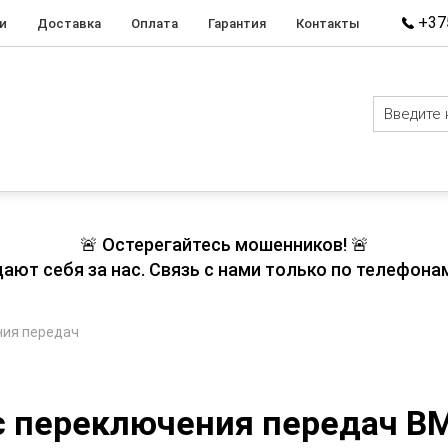
+375
и
Доставка
Оплата
Гарантия
Контакты
🚨 Остерегайтесь мошенников! 🚨
т себя за нас. Связь с нами только по телефонам
ния передач
с переключения передач BM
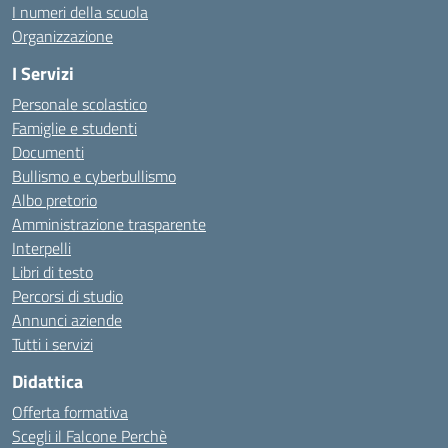
I numeri della scuola
Organizzazione
I Servizi
Personale scolastico
Famiglie e studenti
Documenti
Bullismo e cyberbullismo
Albo pretorio
Amministrazione trasparente
Interpelli
Libri di testo
Percorsi di studio
Annunci aziende
Tutti i servizi
Didattica
Offerta formativa
Scegli il Falcone Perchè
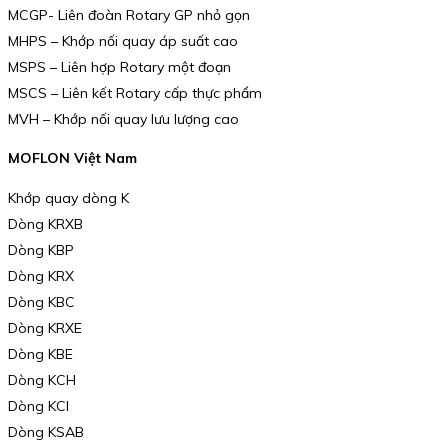
MCGP- Liên đoàn Rotary GP nhỏ gọn
MHPS – Khớp nối quay áp suất cao
MSPS – Liên hợp Rotary một đoạn
MSCS – Liên kết Rotary cấp thực phẩm
MVH – Khớp nối quay lưu lượng cao
MOFLON Việt Nam
Khớp quay dòng K
Dòng KRXB
Dòng KBP
Dòng KRX
Dòng KBC
Dòng KRXE
Dòng KBE
Dòng KCH
Dòng KCI
Dòng KSAB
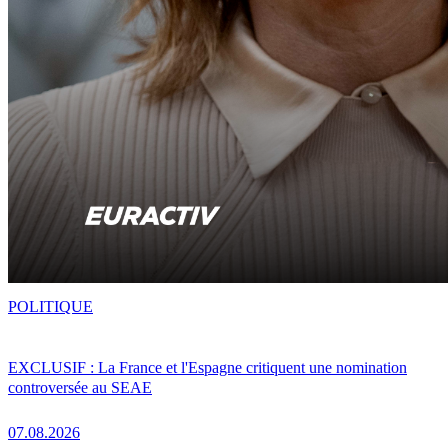
POLITIQUE
EXCLUSIF : La France et l'Espagne critiquent une nomination
controversée au SEAE
07.08.2026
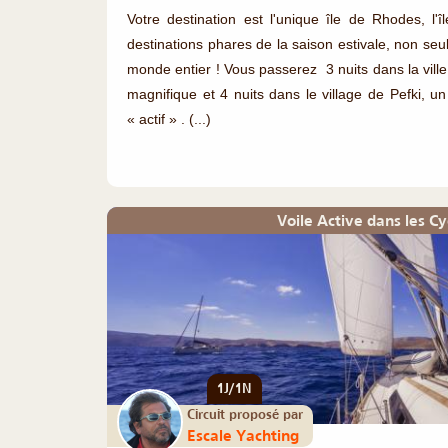
Votre destination est l'unique île de Rhodes, l'î
destinations phares de la saison estivale, non se
monde entier ! Vous passerez 3 nuits dans la ville 
magnifique et 4 nuits dans le village de Pefki, un
« actif » . (...)
Voile Active dans les C
1J/1N
Circuit proposé par
Escale Yachting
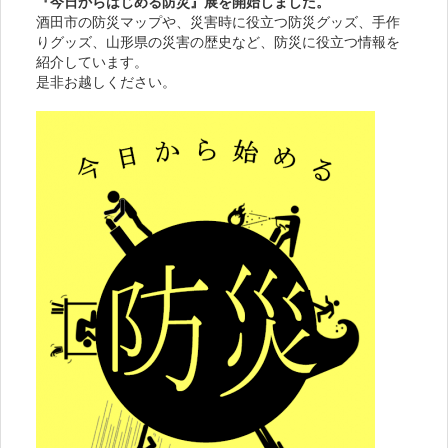
『今日からはじめる防災』展を開始しました。
酒田市の防災マップや、災害時に役立つ防災グッズ、手作
りグッズ、山形県の災害の歴史など、防災に役立つ情報を
紹介しています。
是非お越しください。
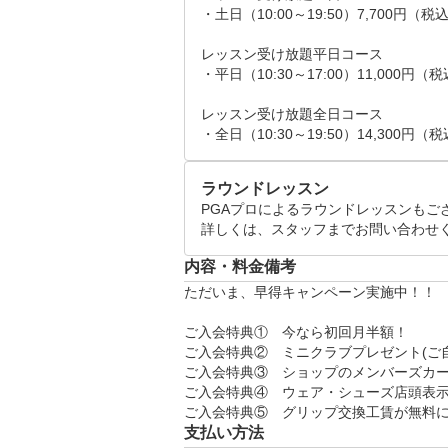
・土日（10:00～19:50）7,700円（税込
レッスン受け放題平日コース

・平日（10:30～17:00）11,000円（税
レッスン受け放題全日コース

・全日（10:30～19:50）14,300円（
ラウンドレッスン
PGAプロによるラウンドレッスンもござ
詳しくは、スタッフまでお問い合わせ
内容・料金備考
ただいま、早得キャンペーン実施中！！

ご入会特典①　今なら初回月半額！

ご入会特典②　ミニクラブプレゼント(ご
ご入会特典③　ショップのメンバーズカード
ご入会特典④　ウェア・シューズ店頭表示か
ご入会特典⑤　グリップ交換工賃が無料に！(
支払い方法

• • • • • • •

Requirement
Only the text of the entries belongs in the answer, copied exactly; the pictures stay out.

Finished task
+375
и
Доставка
Оплата
Гарантия
Контакты
🚨 Остерегайтесь мошенников! 🚨
т себя за нас. Связь с нами только по телефонам
ния передач
с переключения передач BM
I numeri della scuola
Organizzazione
I Servizi
Personale scolastico
Famiglie e studenti
Documenti
Bullismo e cyberbullismo
Albo pretorio
Amministrazione trasparente
Interpelli
Libri di testo
Percorsi di studio
Annunci aziende
Tutti i servizi
Didattica
Offerta formativa
Scegli il Falcone Perchè
MCGP- Liên đoàn Rotary GP nhỏ gọn
MHPS – Khớp nối quay áp suất cao
MSPS – Liên hợp Rotary một đoạn
MSCS – Liên kết Rotary cấp thực phẩm
MVH – Khớp nối quay lưu lượng cao
MOFLON Việt Nam
Khớp quay dòng K
Dòng KRXB
Dòng KBP
Dòng KRX
Dòng KBC
Dòng KRXE
Dòng KBE
Dòng KCH
Dòng KCI
Dòng KSAB
POLITIQUE
EXCLUSIF : La France et l'Espagne critiquent une nomination
controversée au SEAE
07.08.2026
Votre destination est l'unique île de Rhodes, l'î
destinations phares de la saison estivale, non se
monde entier ! Vous passerez 3 nuits dans la ville 
magnifique et 4 nuits dans le village de Pefki, un
« actif » . (...)
Voile Active dans les C
1J/1N
Circuit proposé par
Escale Yachting
『今日からはじめる防災』展を開始しました。
酒田市の防災マップや、災害時に役立つ防災グッズ、手作
りグッズ、山形県の災害の歴史など、防災に役立つ情報を
紹介しています。
是非お越しください。
・土日（10:00～19:50）7,700円（税込
レッスン受け放題平日コース

・平日（10:30～17:00）11,000円（税
レッスン受け放題全日コース

・全日（10:30～19:50）14,300円（
ラウンドレッスン
PGAプロによるラウンドレッスンもござ
詳しくは、スタッフまでお問い合わせ
内容・料金備考
ただいま、早得キャンペーン実施中！！

ご入会特典①　今なら初回月半額！

ご入会特典②　ミニクラブプレゼント(ご
ご入会特典③　ショップのメンバーズカード
ご入会特典④　ウェア・シューズ店頭表示か
ご入会特典⑤　グリップ交換工賃が無料に！(
支払い方法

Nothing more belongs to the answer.